The podcast is dedicated to the memory of her brother, Eric “Maze” Moyler, who died suddenly in March, at age 30; he had served time in two New York State prisons.

Her podcast focuses on airing the experiences of those affected by the incarceration of a family member.

She believes that “it is important for families of inmates….(to have) conversations about the toll that prison takes on families.”

The show’s intimate feel derives from Pollard sharing her personal observations and experiences and speaking with the parents, siblings, and children of inmates.

The podcast is part of her overall mission, which includes sponsoring an event, “Run to Reform.”

Through sharing resources on wealth-building, goal-setting, healthy living, and personal growth, she hopes to empower individuals and communities to make positive changes.

Slow, but steady, progress

Reductions in some states’ prison populations is cause for measured optimism.

The Sentencing Project reports: “Since 2016, most states have modestly reduced their prison populations. These prison population reductions have come about through a mix of changes in policy and practice designed to reduce admissions to prison and term lengths. Changes in New Jersey led to a prison population reduction of 37% in 2016 from its peak in 1999.

New York’s prison population also peaked in 1999, and through a combination of policy and practice changes that largely affected drug enforcement and sentencing in New York City, declined by 31% by 2016.

Connecticut’s 28% decline in prison population since its 2007 peak has been attributed to policy shifts such as reducing prison admissions for technical parole and probation violations as part of the Second Chance Society Initiative and reclassifying drug possession offenses to misdemeanors.”

For a more detailed look at other states that have reduced their prison populations visit The Sentencing Project website.





Criminal Justice News

News: prisoners trapped inside mandatory evacuation zone in SC; bad news out of Nevada

Prisoners in more ways than one?

Why am I not surprised that prisoners in three South Carolina prisons will not be among those removed from Hurricane Florence’s destructive path, even though they are within the mandatory evacuation zone.

The welfare of prisoners is seldom a priority, only the perception that administrators are doing their best. According to prison officials, it’s “safer” for prisoners to stay put. They also cite public safety and the possibility for escape as reasons for their decision.

While these might be legitimate concerns, the plight of those trapped in cells should take precedence.

An article in yesterday’s The New Yorker, states: “During Hurricane Katrina, people were trapped in flooded cells with nothing to eat or drink.
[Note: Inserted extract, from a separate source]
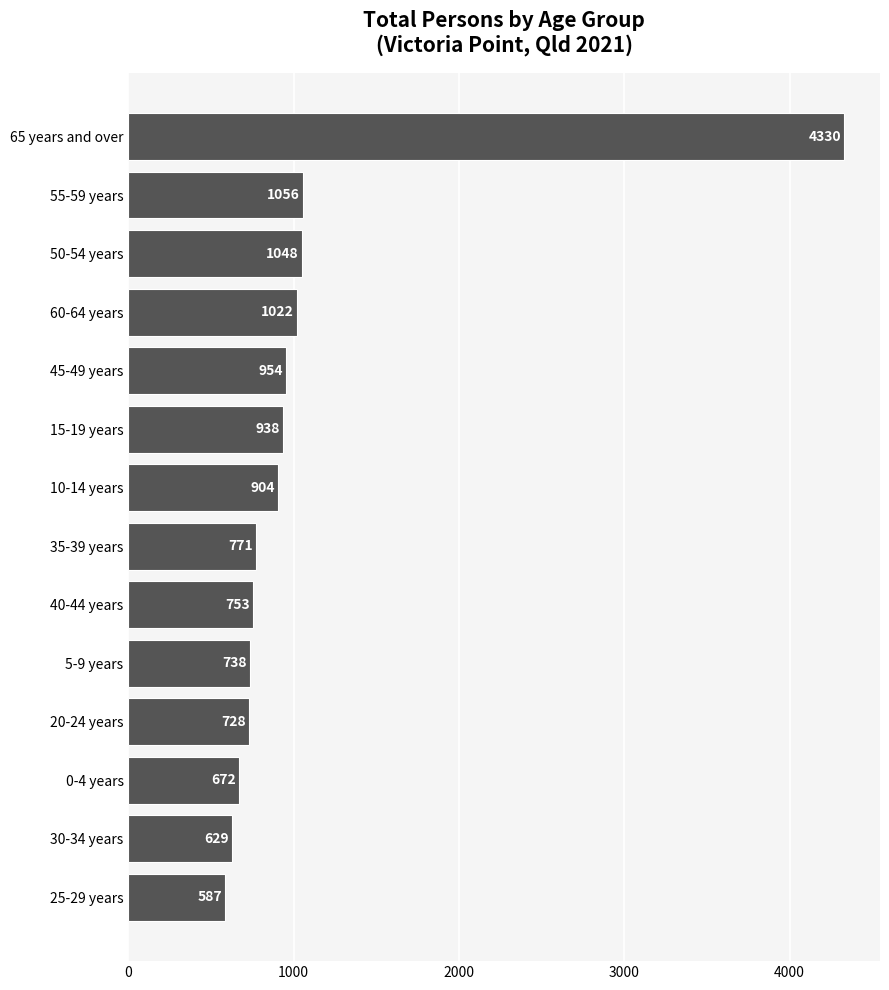

Approximately how many times larger is the value at 5-9 years compared to 50-54 years?

0.7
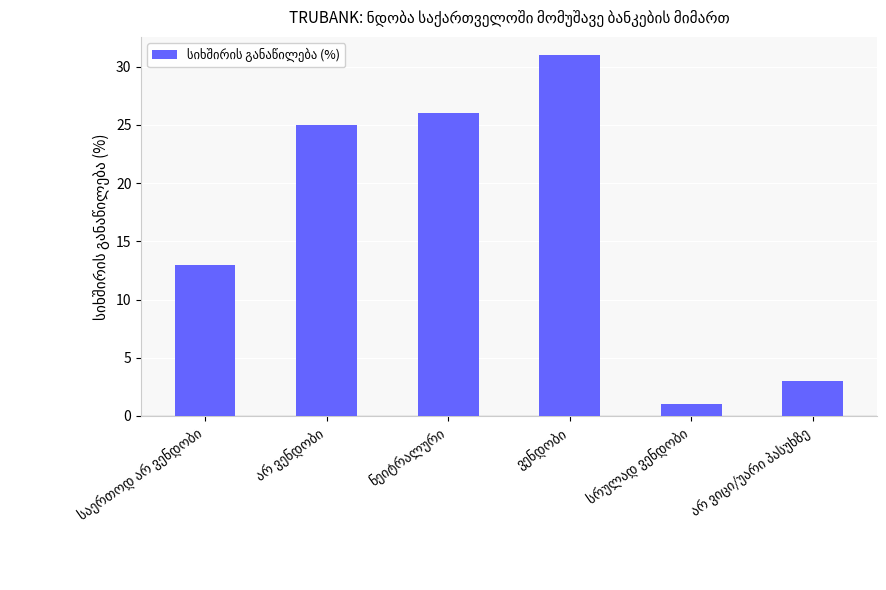

What is the value of the 4th bar from the left?

31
Last year, after Hurricane Harvey, prisoners reported flooding in cells; a man in a Texas prison told me that he lost access to functioning toilets and running water.”

Families of prisoners say that they could not get any information about the South Carolina Department of Corrections’s plans for evacuation.

No surprise here.

Bad news out of Nevada

In a decade, when advocates are striving to reverse policies that led to mass incarceration-from mandatory minimum sentencing to unfair bail practices–my home state, Nevada, is bucking the trend with an imprisonment rate 15 percent above the U.S. average. 
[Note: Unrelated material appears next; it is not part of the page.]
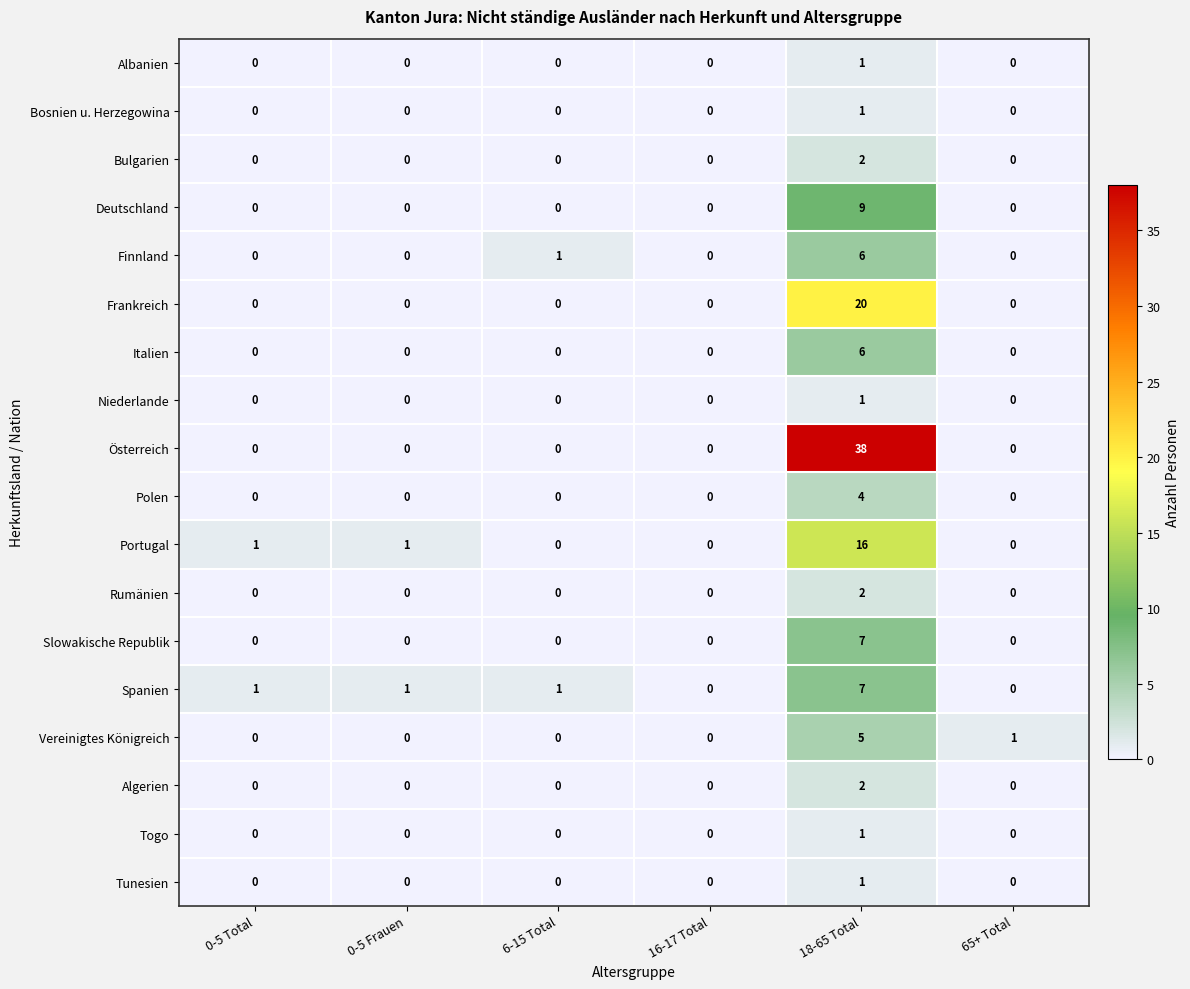

What is the difference between the maximum and second lowest values in the Deutschland series?

9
The Crime and Justice Institute (CJI) released a report on Wednesday, which states:

  • NV prison admissions have increased 6 percent in the past decade;
  • the female population (less than 10 percent of the inmate population) has increased 39 percent;
  • slightly more than 50 percent have been identified as having mental health issues.
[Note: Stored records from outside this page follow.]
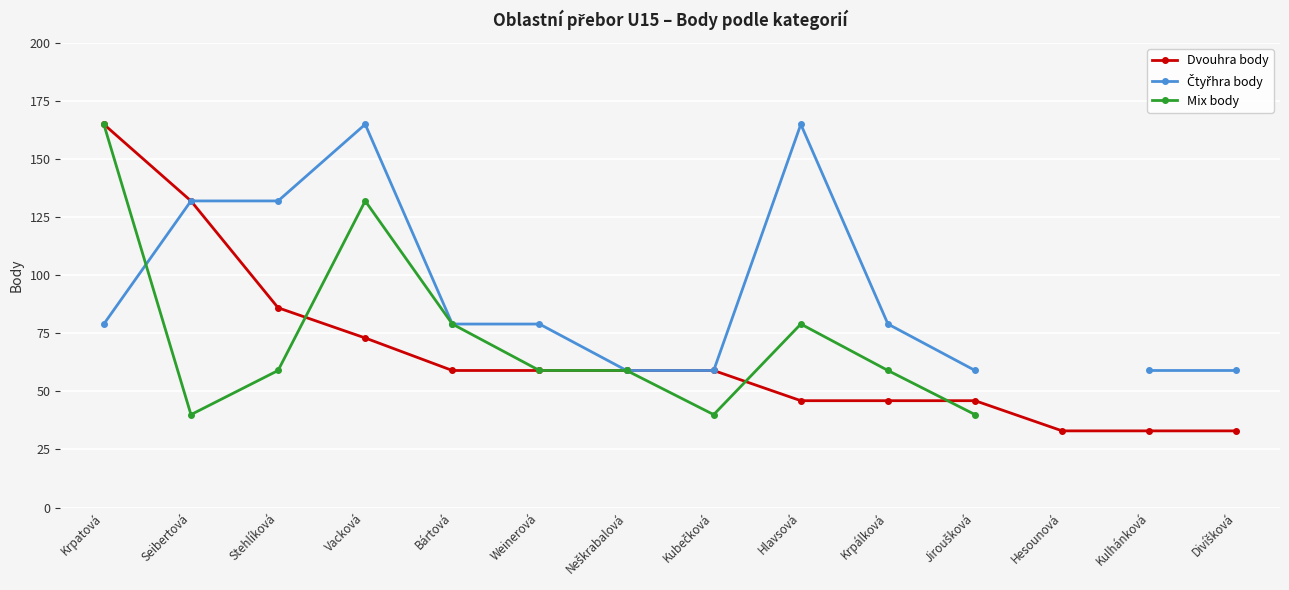

What is the label of the 13th point from the right?

Seibertová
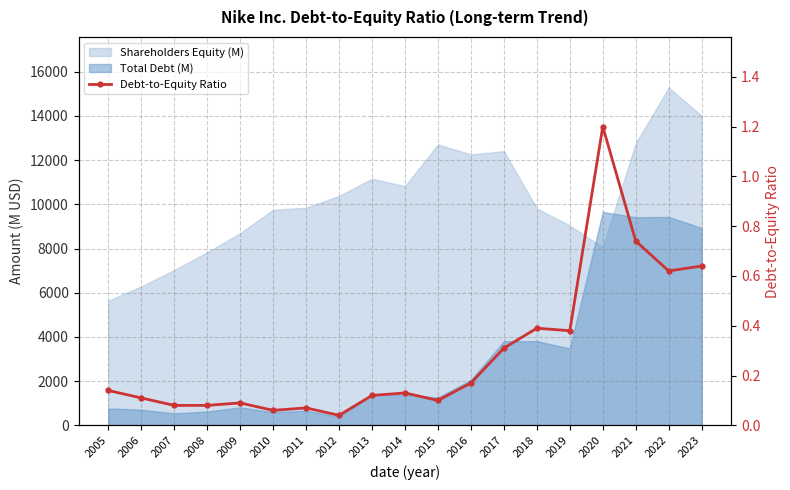

Is it true that the value at 2022 is 0.6?

True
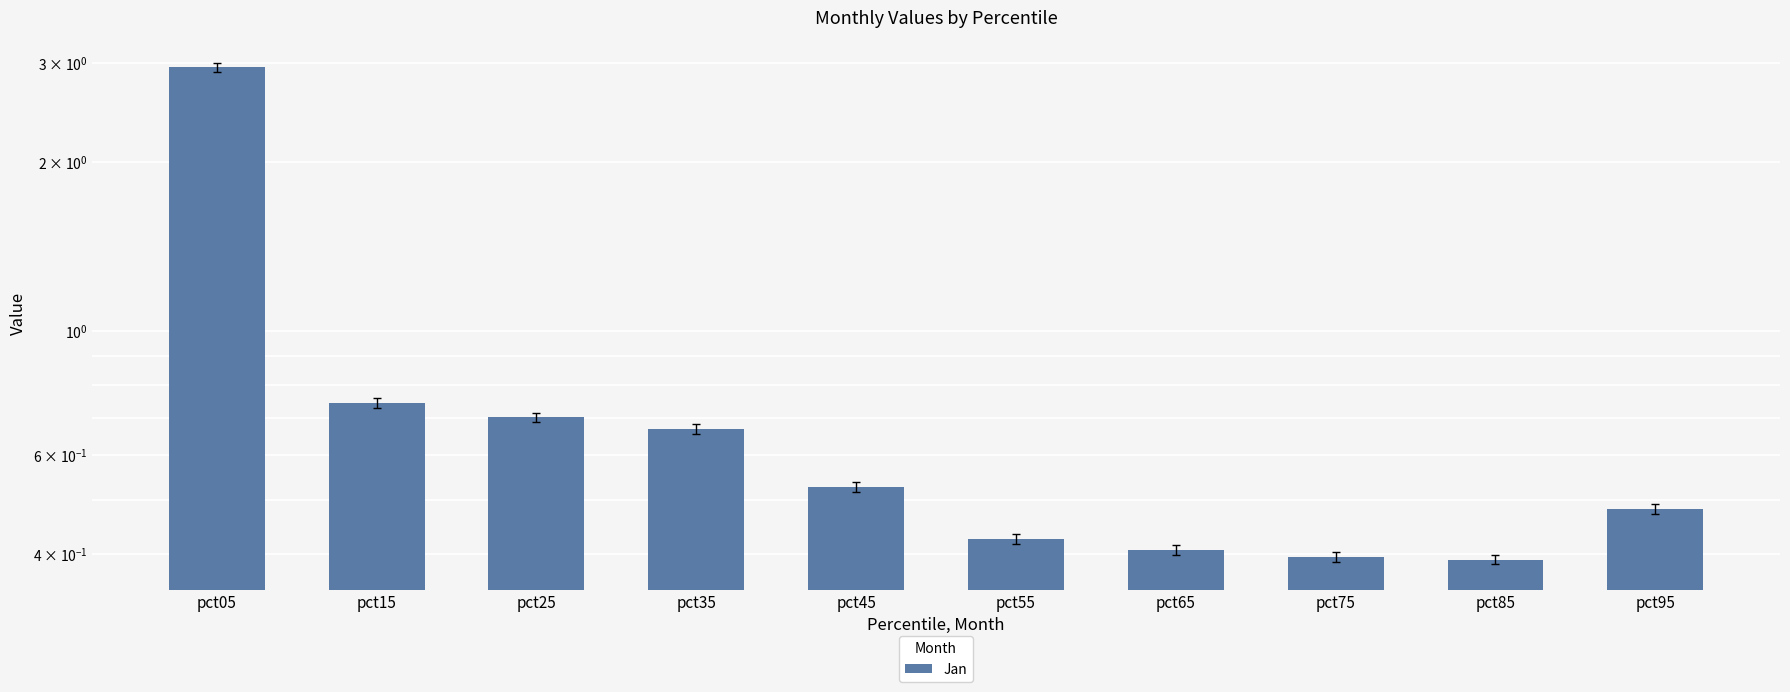

What is the value of the 9th bar from the left?

0.4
On another note, Nevada Department of Correction Director James Dzurenda is battling a lawsuit for authorizing the use of midazolam, a sedative, for the lethal cocktail used in executions. Alvogen, which manufactures the drug, does not want it used in unintended ways.

(Midazolam was not purchased from Alvogen but from third a party, after the state’s supply of a similar drug ran out.)

In the meantime, Scott Dozier’s twice-delayed execution for the horrific killings of two drug-associates is postponed until the Nevada Supreme court hears oral arguments on September 21.

Dozier’s execution will be the first in ten years.